30 March 2025 Prayer for the Pastor, Deacon, Chaplain
You can listen and pray with Pastor Laura right here.
Foolish God, I don’t mean to start out name calling or anything, but your love for me and for the world looks, well, foolish I guess. You don’t keep track of the things I continue to drag around behind me or carry on my shoulders. The burdens that are like my shadow are not even visible to you. Or, rather, you look past them, pretending to not see them. You only see me. Sometimes this calling has me sulking in the corner, in the shadows, resentful of the party going on around me that I have not planned or orchestrated or eloquently pointed to. Or they’re not doing it right. It’s never how I imagined – the reality of your grace that is. How it plays out in life all around me. And in my own life too. Will you open my eyes to it, please? And I can barely ask you to break open my heart, because I know how painful that is. And sometimes, it would seem, I only respond or change when it hurts. So open me up, wake me up to your foolish love that is for me. Even though my heart will wander, it will leave the God I love. And yet, you are always running toward me. Waiting for me. Meeting me. Cutting off my well-crafted sermon or excuse or tall tale. None of that matters to you. Only I do. It’s really just impossible to fathom. To breathe it in and see that it is for me, to feel it in my bones.

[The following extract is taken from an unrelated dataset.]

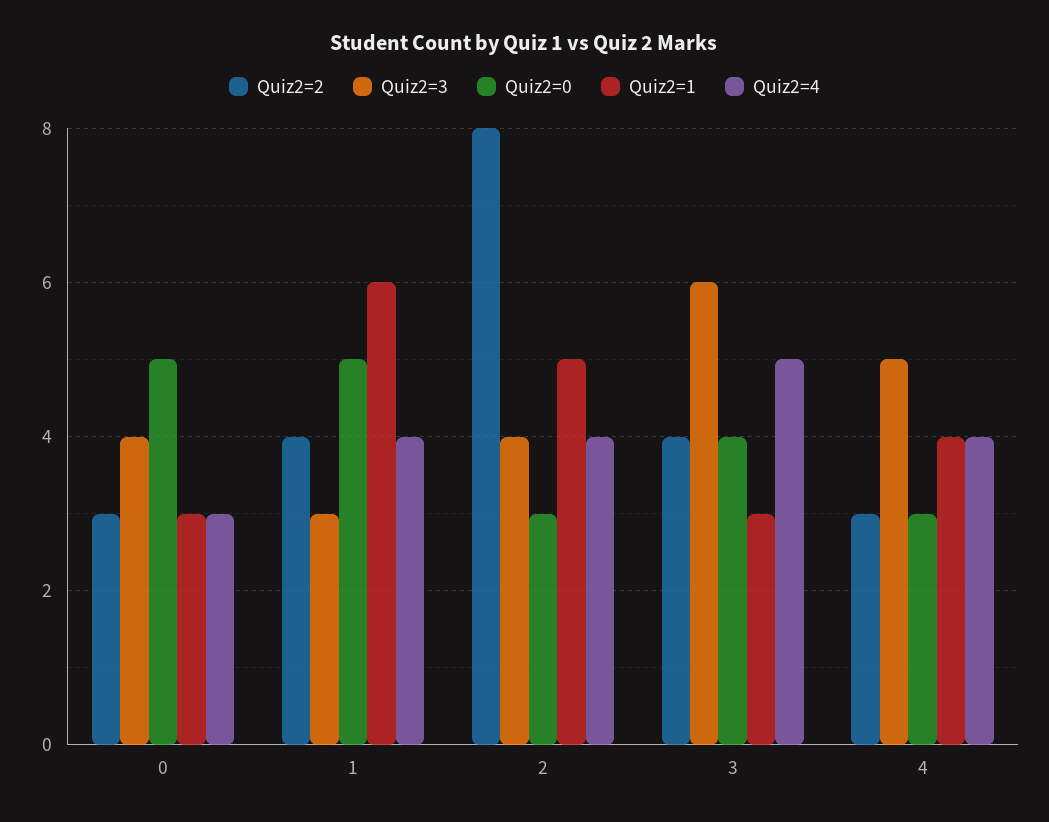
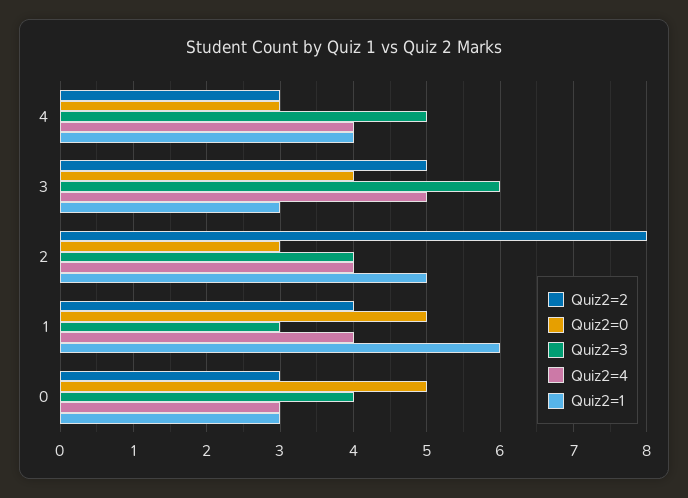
Quiz2=2, 3: 4 -> 5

Let this grace wash over me and wash over my colleagues in ministry. Free us from the sulking corners of the church. Let your mercy and love break in on me, and my good colleagues, and especially, especially on my family. It is only by your grace that we love each other at all.
Yes, God, foolish, foolish God. You’ve called me to the party. What joy to be yours. Amen.
Breathe deep, good colleagues. Pastors, deacons, and chaplains. You are not alone. God is with you. Party on!